7. Diane Arbus: Portrait of a Photographer by Arthur Ludlow


Okay, we’ll admit this recommendation doesn’t fit our list’s criteria for memoirs and novels, but we couldn’t possibly leave out this definitive biography of one of the most influential photographers of our time, Diane Arbus —particularly since a magisterial new show of early work just opened at the Met Breuer . Arbus’s poignant photographs are evidence of this courageous artist’s extraordinary life, which biographer Arthur Ludlow brings into vivid clarity with previously unpublished letters and exclusive interviews with Arbus’s friends, lovers, and peers. A must-read for Arbus fans, aspiring photographers, or really anyone with an appreciation for strong-willed originality, Diane Arbus: Portrait of a Photographer promises to inspire and delight.

8. Georgia by Dawn Tripp

A new book about Georgia O’Keefffe, probably the most famous—and most written-about—female artist of the 20th century, seems like it would be unavoidably cliché. But somehow, Georgia ’s author, Dawn Tripp, has managed to write a novel spanning the adult life of O’Keeffe, narrated by the artist herself, in an original way that breaths new life into the famous relationship between the painter and photographer Alfred Stieglitz.

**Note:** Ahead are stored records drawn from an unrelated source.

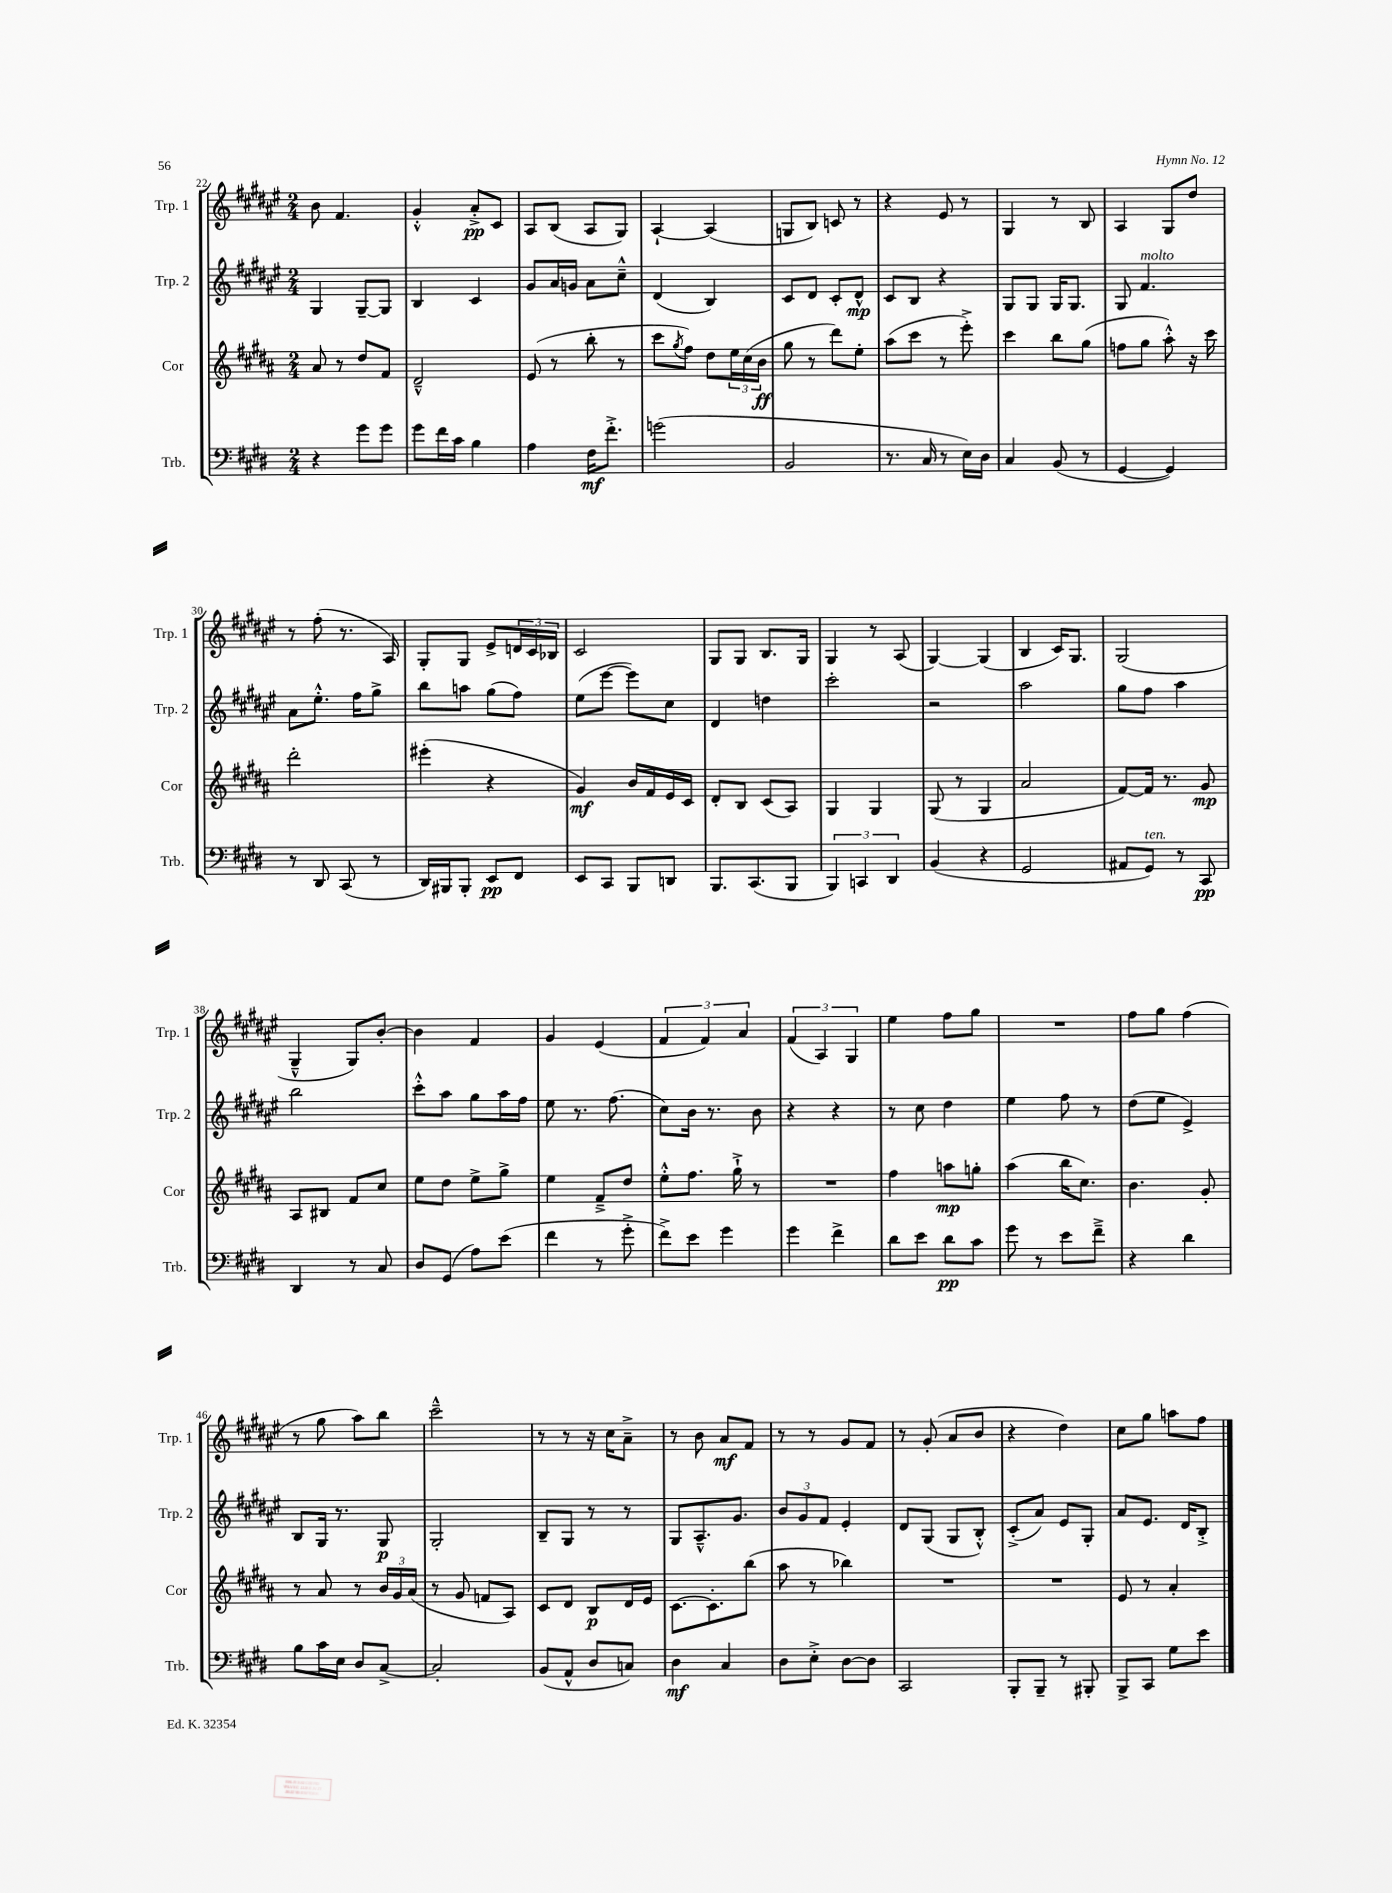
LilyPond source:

<<
\new StaffGroup <<
\new Staff = "s0" \with { instrumentName = "Trp. 1" shortInstrumentName = "Trp. 1" } {
    \clef treble \key fis \major \numericTimeSignature \time 2/4
    b'8 fis'4. |
    gis'4-.-^ ais'8-.->\pp cis'8 |
    ais8 b8( ais8 gis8) |
    ais4~-! ais4( |
    g8 b8) c'8 r8 |
    r4 eis'8 r8 |
    gis4 r8 b8 |
    ais4 gis8 dis''8 |
    r8 fis''8-.( r8. ais16) |
    gis8-. gis8 eis'8-> \tuplet 3/2 { d'16 cis'16 bes16 } |
    cis'2 |
    gis8 gis8 b8. gis16 |
    gis4 r8 ais8( |
    gis4~) gis4( |
    b4 cis'16) gis8. |
    gis2( |
    gis4---^ gis8) b'8~-. |
    b'4 fis'4 |
    gis'4 eis'4( |
    \tuplet 3/2 { fis'4 fis'4) ais'4 } |
    \tuplet 3/2 { fis'4( ais4) gis4 } |
    eis''4 fis''8 gis''8 |
    R2 |
    fis''8 gis''8 fis''4( |
    r8 gis''8 ais''8) b''8 |
    cis'''2---^ |
    r8 r8 r16 cis''16 ais'8---> |
    r8 b'8 ais'8\mf fis'8 |
    r8 r8 gis'8 fis'8 |
    r8 gis'8-.( ais'8 b'8 |
    r4 dis''4) |
    cis''8 gis''8 a''8 fis''8 \bar "|." |
}
\new Staff = "s1" \with { instrumentName = "Trp. 2" shortInstrumentName = "Trp. 2" } {
    \clef treble \key fis \major \numericTimeSignature \time 2/4
    gis4 gis8~-- gis8 |
    b4 cis'4 |
    gis'8 ais'16 g'16 ais'8 cis''8---^ |
    dis'4( b4) |
    cis'8 dis'8 cis'8-. dis'8-^\mp |
    cis'8 b8 r4 |
    gis8 gis8 gis16 gis8. |
    gis8 fis'4.^\markup { \italic "molto" } |
    ais'8 eis''8.-.-^ fis''16 gis''8-> |
    b''8 a''8 gis''8( fis''8) |
    eis''8( eis'''8~ eis'''8) cis''8 |
    dis'4 d''4 |
    cis'''2-. |
    r2 |
    ais''2 |
    gis''8 fis''8 ais''4 |
    b''2 |
    cis'''8-.-^ ais''8 gis''8 ais''16 fis''16 |
    eis''8 r8. fis''8.( |
    cis''8) b'16 r8. b'8 |
    r4 r4 |
    r8 cis''8 dis''4 |
    eis''4 fis''8 r8 |
    dis''8( eis''8 eis'4->) |
    b8 gis16 r8. gis8\p |
    gis2-. |
    b8-- gis8 r8 r8 |
    gis8 ais8.---^ gis'8. |
    \tuplet 3/2 { b'8 gis'8 fis'8 } eis'4-. |
    dis'8 gis8( gis8 b8-.-^) |
    cis'8-.->( ais'8) eis'8 gis8-. |
    ais'8 eis'8. dis'16 b8-.-> \bar "|." |
}
\new Staff = "s2" \with { instrumentName = "Cor" shortInstrumentName = "Cor" } {
    \clef treble \key b \major \numericTimeSignature \time 2/4
    ais'8 r8 dis''8 fis'8 |
    dis'2---^ |
    e'8( r8 b''8-. r8 |
    cis'''8 \acciaccatura { gis''8 } fis''8) dis''8 \tuplet 3/2 { e''16 cis''16( b'16\ff } |
    gis''8 r8 dis'''8) e''8-. |
    ais''8( cis'''8 r8 e'''8-.->) |
    cis'''4 b''8 gis''8( |
    f''8 gis''8 ais''8-.-^) r16 cis'''16 |
    dis'''2-. |
    eis'''4-.( r4 |
    gis'4\mf) b'16 fis'16 e'16 cis'16 |
    dis'8-. b8 cis'8( ais8) |
    gis4 gis4 |
    gis8( r8 gis4 |
    ais'2 |
    fis'8~) fis'16 r8. gis'8\mp |
    ais8 bis8 fis'8 cis''8 |
    e''8 dis''8 e''8-> gis''8-> |
    e''4 fis'8---> dis''8 |
    e''8-.-^ fis''8. gis''16-!-> r8 |
    R2 |
    fis''4 a''8\mp g''8-. |
    ais''4( b''16 cis''8.) |
    b'4. gis'8-. |
    r8 ais'8 r8 \tuplet 3/2 { b'16 gis'16 ais'16( } |
    r8 gis'8 f'8 ais8) |
    cis'8 dis'8 b8\p dis'16 e'16 |
    cis'8.~ cis'8.-. b''8( |
    ais''8 r8 bes''4) |
    R2 |
    R2 |
    e'8 r8 ais'4-. \bar "|." |
}
\new Staff = "s3" \with { instrumentName = "Trb." shortInstrumentName = "Trb." } {
    \clef bass \key e \major \numericTimeSignature \time 2/4
    r4 gis'8 gis'8 |
    gis'8 fis'16 cis'16 b4 |
    a4 fis16\mf fis'8.-.-> |
    g'2( |
    b,2 |
    r8. cis16 r8 e16) dis16 |
    cis4 b,8( r8 |
    gis,4~ gis,4) |
    r8 dis,8 cis,8( r8 |
    dis,16) bis,,16 bis,,8-. e,8\pp fis,8 |
    e,8 cis,8 b,,8 d,8 |
    b,,8. cis,8.( b,,8 |
    \tuplet 3/2 { b,,4) c,4 dis,4 } |
    b,4( r4 |
    gis,2 |
    ais,8 gis,8^\markup { \italic "ten." }) r8 cis,8\pp |
    dis,4 r8 cis8 |
    dis8 gis,8( a8) e'8( |
    fis'4 r8 gis'8-.-> |
    fis'8->) e'8 gis'4 |
    gis'4 fis'4-> |
    dis'8 e'8 dis'8\pp cis'8 |
    gis'8 r8 e'8 fis'8---> |
    r4 dis'4 |
    b8 cis'16 e16 dis8 cis8~-> |
    cis2-. |
    b,8( a,8-^ dis8 c8) |
    dis4\mf cis4 |
    dis8 e8-.-> dis8~ dis8 |
    cis,2 |
    b,,8-. b,,8-- r8 bis,,8-. |
    b,,8-> cis,8 gis8 e'8 \bar "|." |
}
>>
>>
\layout { \context { \Score currentBarNumber = #22 } }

9. The Weeping Woman by Zoé Valdés

Picasso was a lot of things—but none of those things was being a good boyfriend. In this novel speculatively narrated by Dora Maar, the Surrealist photographer who acted as Picasso’s muse for a decade before he left her for Françoise Gilot, The Weeping Woman is an intelligent and funny read. Following Maar's mysterious life after Picasso, the narrative weaves in and out of present and past, tethered to her 1958 trip to Venice with writer James Lord and his former lover, Bernard Minoret.